Posted by Rachel Ng, MD (a second year Internal Medicine resident from Kaiser Permanente, San Francisco serving a global health elective at John F. Kennedy Memorial Medical Center in Monrovia, Liberia through the Yale/Stanford Johnson & Johnson Global Health Scholars Program).

3/7/10

Dear family and friends,

So the rest of the week breezed by quickly. On my first day of rounding with my team of interns and medical students, I learned that it was the last official day of school for the 3rd and 4th year students before they enter their 1 month study period prior to final exams in April. How disappointing! I barely got to know them and now they’re leaving the wards. However, a smaller team does have its advantages too, so I’m looking forward to working with my 1-2 interns for the rest of my time here.

A bit about the medical school: it appears to me there is only 1 medical school in the country. Studies and training were heavily disrupted by the war. Thus, the current class of interns consists of 13 doctors, but the 4th year class will be graduating close to 30 students and same with the 3rd year and so forth. After medical school graduation, internship at JFK requires 2 months rotation through medicine, surgery, ob/gyn, peds, ER, and other subspecialty. Then there is a several months period where they get further procedural/surgical training to prepare them for their time upcountry or in the bush, when they became the generalists who will head the clinic in the bushes. I’m not sure if this upcountry posting is required or not.

One of the reason I chose to work in Liberia was so that I could better communicate with my patients without a translator. For the most part, that has been the case. However, I’m sure there’s much more to learn.
(Medical) Liberian English:
-small small- can mean slowly or better
e.g. doc: “how are you feeling today?”
patient: “small small” = “I’m feeling a little better”
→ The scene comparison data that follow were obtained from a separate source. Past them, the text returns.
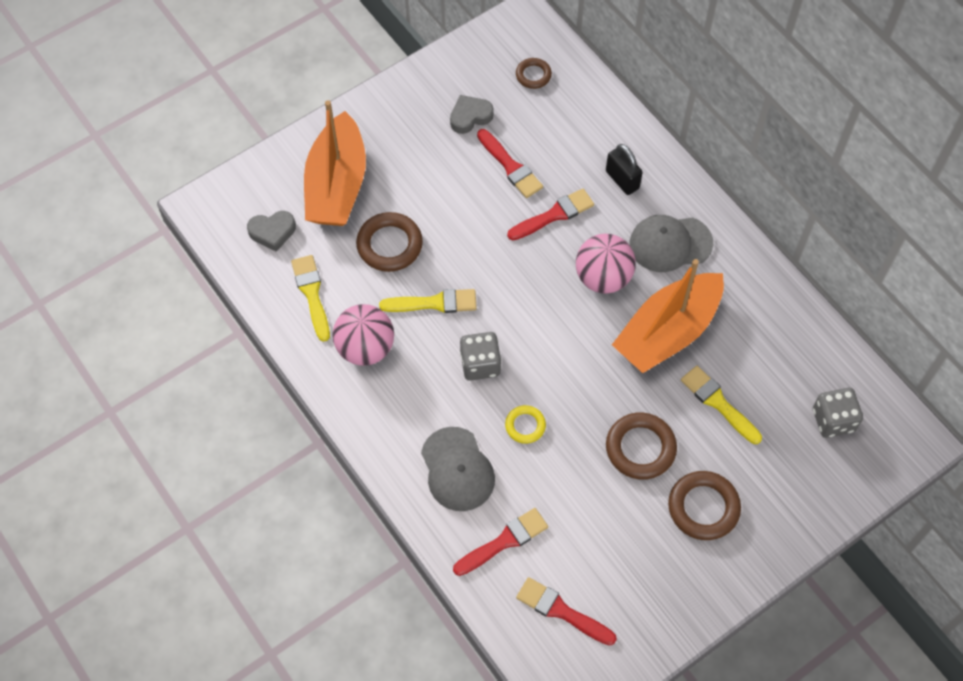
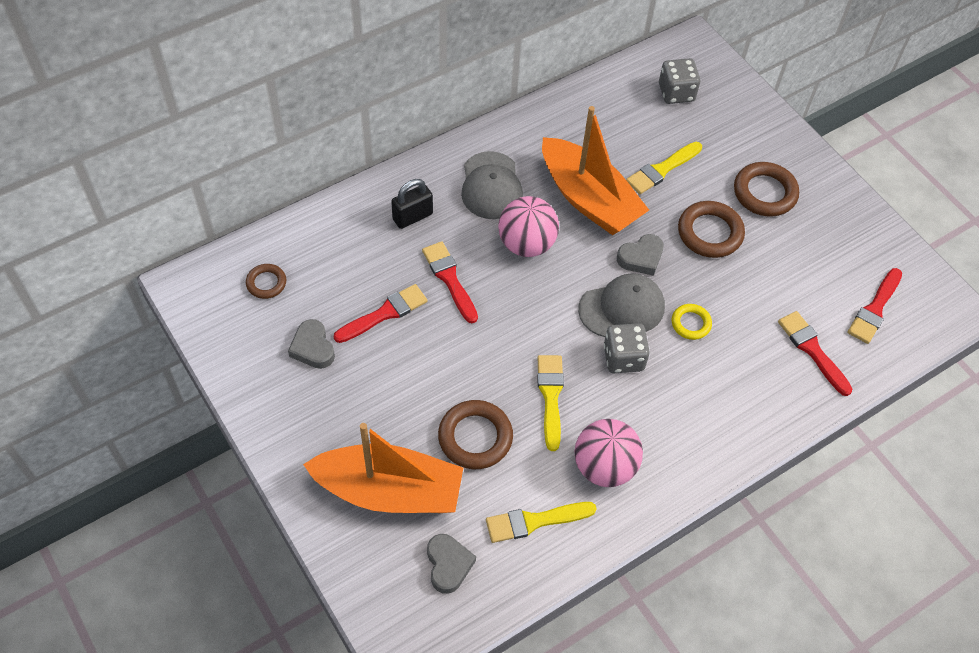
camera: 90 degrees left, 5 degrees down
grey cap [421,427,495,511] -> grey cap moved to [578,273,665,337]
none -> grey heart [617,234,664,276]

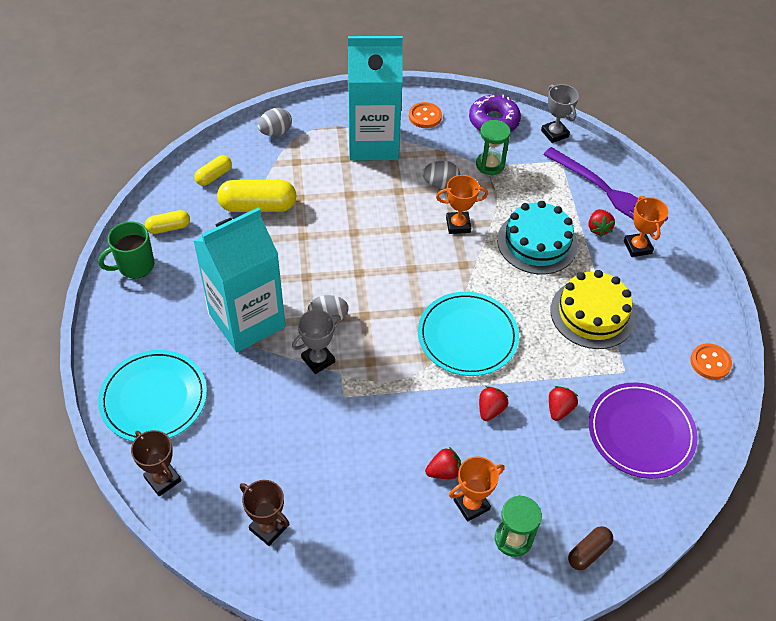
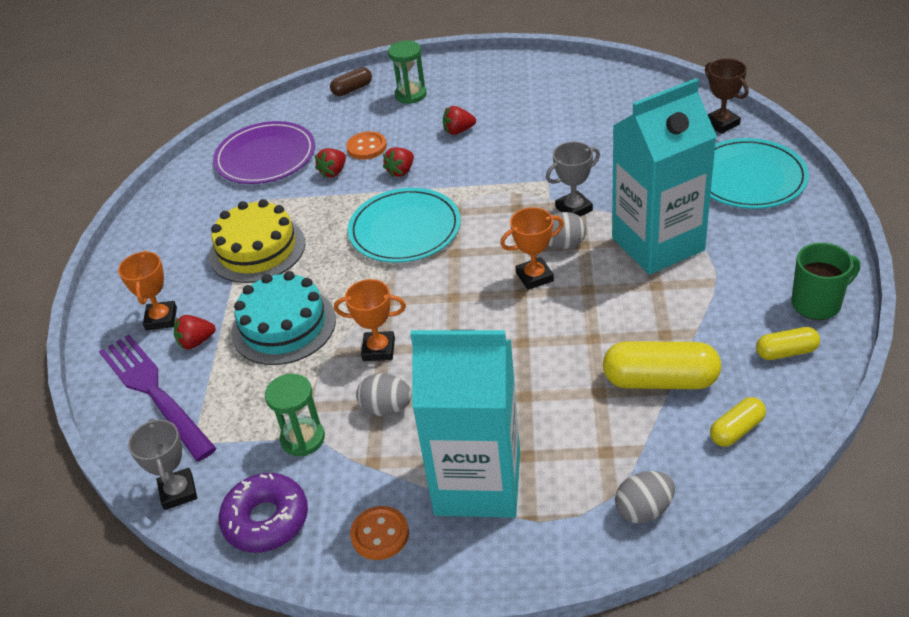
camera: 165 degrees left, 10 degrees down
brown trophy [240,480,289,546] -> none
orange trophy [449,456,505,522] -> orange trophy moved to [500,207,564,290]
red strawberry [589,209,615,237] -> red strawberry turned 120 degrees counterclockwise [174,315,216,349]
orange button [690,343,732,380] -> orange button moved to [346,131,387,160]

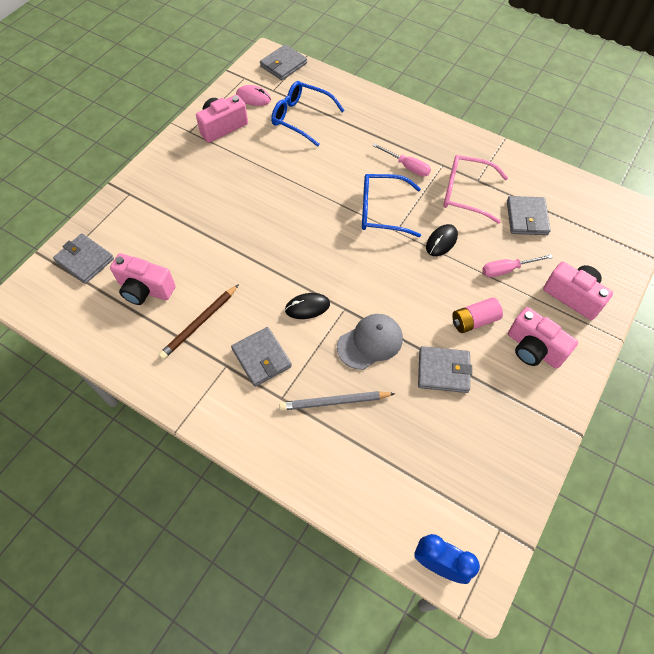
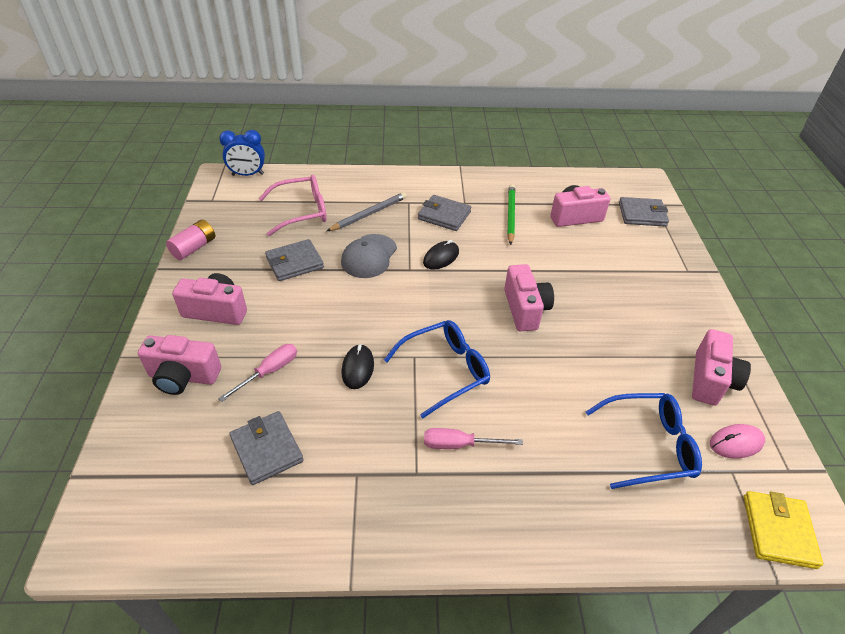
camera: 145 degrees right, 15 degrees down
brown pencil [158,284,239,360] -> green pencil [507,184,515,245]
grey wallet [260,44,307,80] -> yellow wallet [744,491,823,569]
pink glasses [443,155,508,224] -> pink glasses moved to [259,175,327,236]
pink battery [452,297,503,333] -> pink battery moved to [166,220,215,260]
none -> pink camera [504,264,554,331]

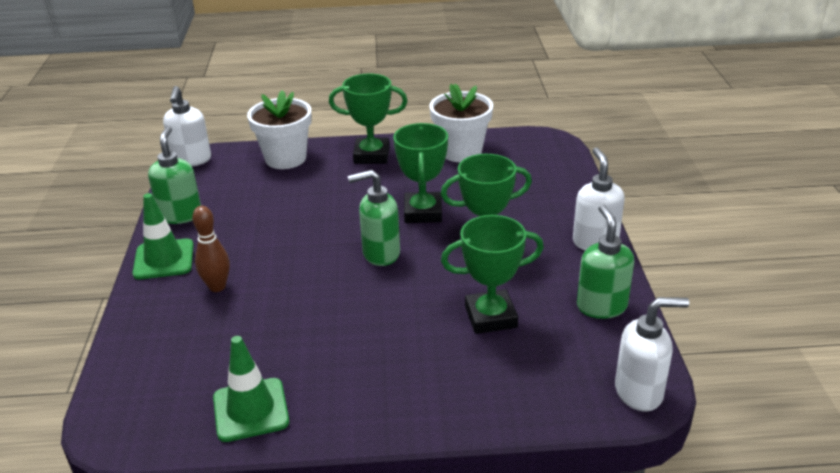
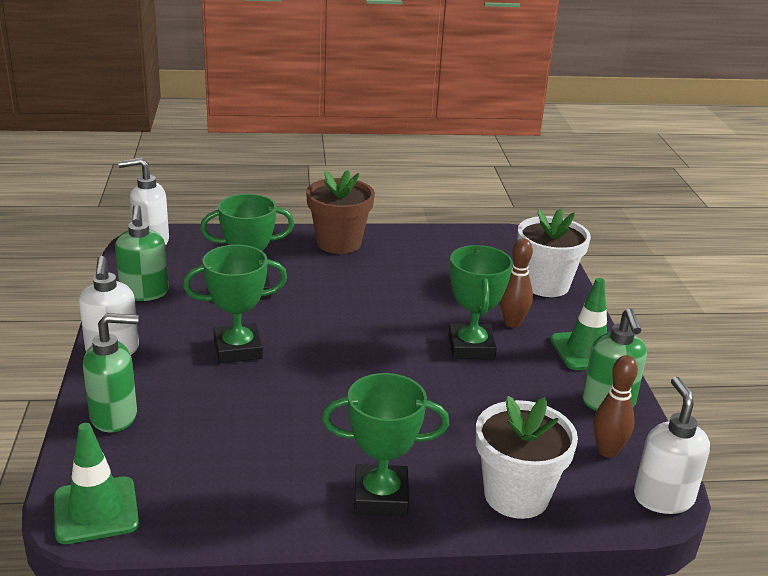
camera: 175 degrees right, 5 degrees down
green traffic cone [213,336,289,442] -> green traffic cone moved to [54,423,139,544]
green soap dispenser [348,170,400,266] -> green soap dispenser moved to [83,313,139,432]
green trophy [393,123,448,223] -> green trophy moved to [448,245,513,359]
white flower pot [429,84,493,162] -> white flower pot moved to [517,208,591,297]
none -> brown flower pot [306,170,375,254]
none -> brown bowling pin [593,355,638,458]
-Spot positive = HIV positive
-Koch’s disease = TB
-feeling hot = fever
-stomach running = diarrhea

The pathology is quite varied. Many malaria (the great mimcker here) cases as inpatient and OPD(clinic). Quinine is the 1st line drug used here. Almost everyone who comes in complaining of feeling “hot” gets a malaria smear and widal test (typhoid). Many new diagnosis of hypertension (high blood pressure) and diabetes.

Other cases seen thus far:
-pulmonary tuberculosis, abdominal tuberculosis, tetanus, pyomyositis, rhabdomyosarcoma, schizophrenia, pyelonephritis, pneumonia, bronchitis, congestive heart failure, liver cirrhosis, acute renal failure, oral candidiasis, kaposi’s sarcoma, diabetic ketoacidosis, flash pulmonary edema, urinary tract infection, hypertensive urgency/emergency, post-traumatic stress disorder, etc.

A lot of pleural effusion and ascites. Learned to put in a chest tube.

And a few even more interesting cases:
-persistent hiccup
-a girl who presented to clinic with h/o intermittent “barking like a dog”. Diagnosis made by referral doctor was rabies (but girl was bitten 10 years ago). My colleagues and I think it may be tic disorder/tourette’s syndrome.

The weather is very hot and humid here, even though the hospital is 2 blocks away from the coast. Occasionally there is a breeze that comes through. So many people are dehydrated, coming to clinic hypotensive or constipated that I’m mainly telling them they need to drink more water besides prescribing bisacodyl (the only laxative on the formulary). Even my CHF patient I’m telling them to drink more water.

Again, thanks for your prayers and encouragement. I’m very thankful to be happy, healthy, and safe. I’m still working on posting photos (I’ll have to shrink the files cause they are do big to upload).